Here I've used the filter num = 2, which produces rows=0 at BitmapAnd, and thus avoids a lot of work at "Bitmap Heap Scan" node, while still leaving about the same proportion in bitmap vs index - the bitmap is twice slower but twice less costly. It does not matter much which value to use for the filter, if it's other than num = 1.


seq_page_cost = 0.0
random_page_cost = 0.0
explain analyze select * from aaa where num = 2 and flag = true;

Bitmap Heap Scan on aaa  (cost=753.00..2003.00 rows=10257 width=5) (actual time=82.212..82.212 rows=0 loops=1)
  ->  Bitmap Index Scan on i1  (cost=0.00..750.43 rows=100000 width=0) (actual time=17.401..17.401 rows=100000 loops=1)

Index Scan using i1 on aaa  (cost=0.44..1750.43 rows=10257 width=5) (actual time=49.766..49.766 rows=0 loops=1)

The bitmap plan was reduced to use only one bitmap scan, and finally it costs more than the index plan. But I doubt that the settings seq_page_cost = random_page_cost = 0.0 should actually be used.
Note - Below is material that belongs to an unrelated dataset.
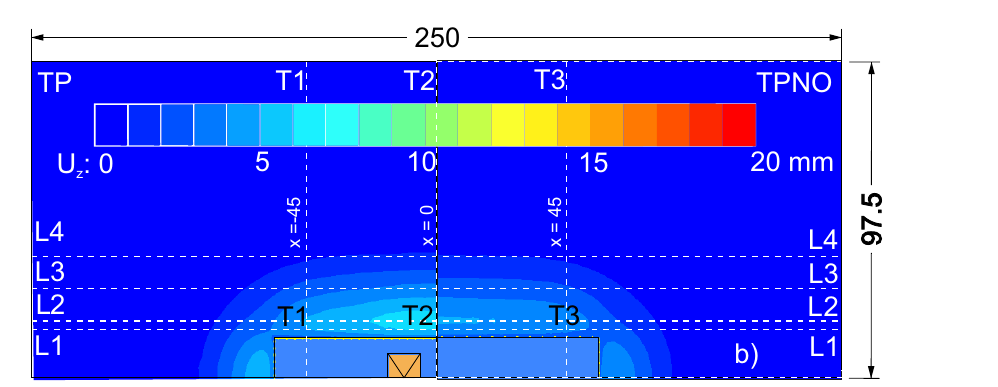
Figure 9. Settlement around the excavation, case TP and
Probably it should be instead something like 1.0/1.0 or 1.0/1.1, but other costs increased, to have more weight.


# x4 tuple/operator costs - bitmap scan still a bit cheaper
set seq_page_cost = 1.0;
set random_page_cost = 1.0;
set cpu_tuple_cost = 0.04;
set cpu_index_tuple_cost = 0.02;
set cpu_operator_cost = 0.01;

Bitmap Heap Scan on aaa  (cost=36882.97..46587.82 rows=10257 width=5) (actual time=106.045..106.045 rows=0 loops=1)
  ->  BitmapAnd  (cost=36882.97..36882.97 rows=10257 width=0) (actual time=105.966..105.966 rows=0 loops=1)
        ->  Bitmap Index Scan on i1  (cost=0.00..3276.74 rows=100000 width=0) (actual time=15.977..15.977 rows=100000 loops=1)
        ->  Bitmap Index Scan on i2  (cost=0.00..33584.72 rows=1025666 width=0) (actual time=79.208..79.208 rows=1000000 loops=1)

Index Scan using i1 on aaa  (cost=1.74..49914.89 rows=10257 width=5) (actual time=50.144..50.144 rows=0 loops=1)
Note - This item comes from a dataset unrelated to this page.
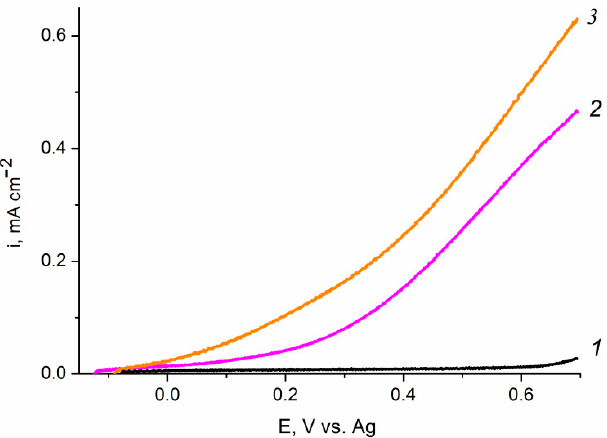
Figure 10. Polarization curves of a Ti 4+ /Fe 2 O 3 /FTO film photoanode measured: (1) in dark condi- tions, and (2, 3) under visible light illumination with a power density of 100 mW cm − 2 in aqueous solutions of 0.1 M KOH and 0.1 M KOH + 0.01 mM 5,6,7,8-tetrahydro-2-naphthol, respectively.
# x5 tuple/operator costs - switched to single bitmap index scan, but now it costs more than the index scan
set seq_page_cost = 1.0;
set random_page_cost = 1.0;
set cpu_tuple_cost = 0.05;
set cpu_index_tuple_cost = 0.025;
set cpu_operator_cost = 0.0125;

Bitmap Heap Scan on aaa  (cost=4040.00..54538.00 rows=10257 width=5) (actual time=82.338..82.338 rows=0 loops=1)
  ->  Bitmap Index Scan on i1  (cost=0.00..4027.18 rows=100000 width=0) (actual time=19.541..19.541 rows=100000 loops=1)

Index Scan using i1 on aaa  (cost=2.17..51665.32 rows=10257 width=5) (actual time=49.545..49.545 rows=0 loops=1)


I've also tried seq_page_cost = 1.0,  random_page_cost = 1.1, but that would require more than x10 increase in tuple/operator costs, to make bitmap more costly than index.



For this test I'm using SSD and Windows (if that matters). On production we also use SSD, hence lower random_page_cost. But with the default random_page_cost=4.0, the difference in cost between the index scan plan and the bitmap scan plan is even bigger.

Since it is all shared buffers hits, it doesn't matter if you have SSD for this particular test case.
Agree. I've just tried to justify the value of random_page_cost, which is lower than like 2.0.